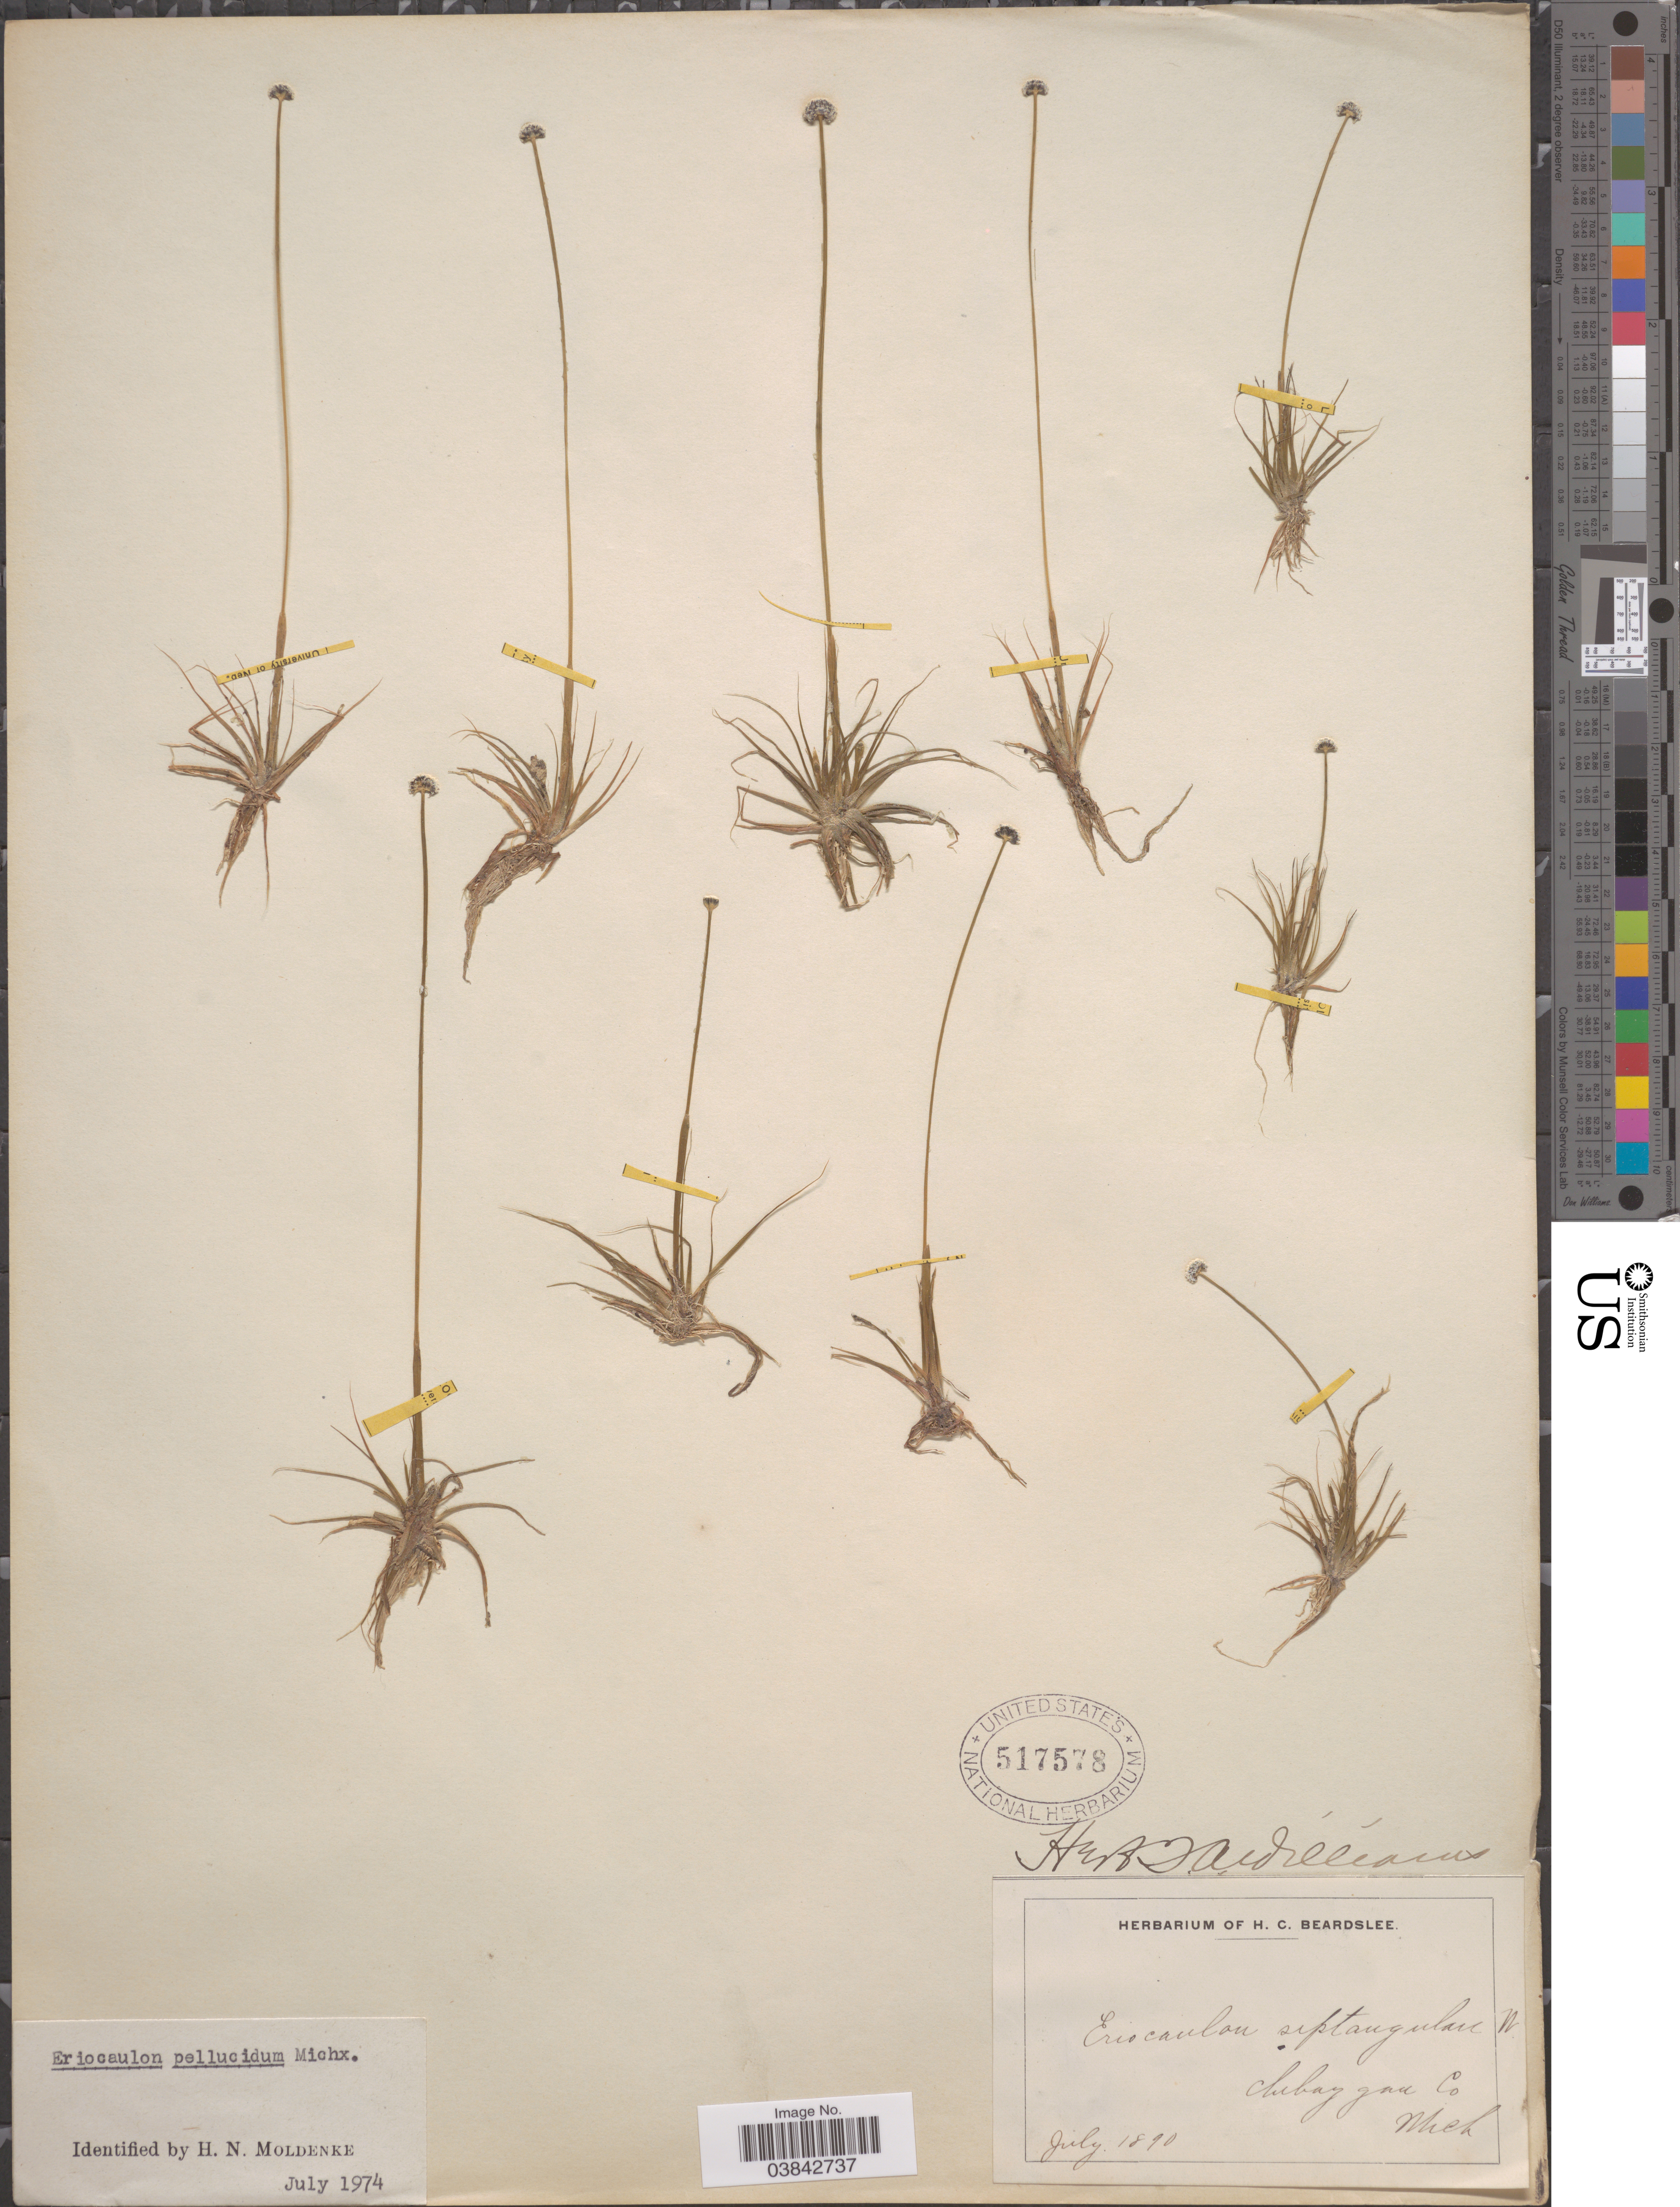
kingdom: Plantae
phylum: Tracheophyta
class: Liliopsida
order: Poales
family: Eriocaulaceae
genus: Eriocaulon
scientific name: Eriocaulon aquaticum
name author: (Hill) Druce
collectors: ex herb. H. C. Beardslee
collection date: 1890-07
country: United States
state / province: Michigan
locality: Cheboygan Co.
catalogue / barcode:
═══
● YOUR GOAL
Transcribe every line of each item above character for character, including any field left empty, and omit the picture.

● EXPECTED OUTPUT
kingdom: Plantae
phylum: Tracheophyta
class: Liliopsida
order: Poales
family: Eriocaulaceae
genus: Eriocaulon
scientific name: Eriocaulon aquaticum
name author: (Hill) Druce
collectors: ex herb. H. C. Beardslee
collection date: 1890-07
country: United States
state / province: Michigan
locality: Cheboygan Co.
catalogue / barcode:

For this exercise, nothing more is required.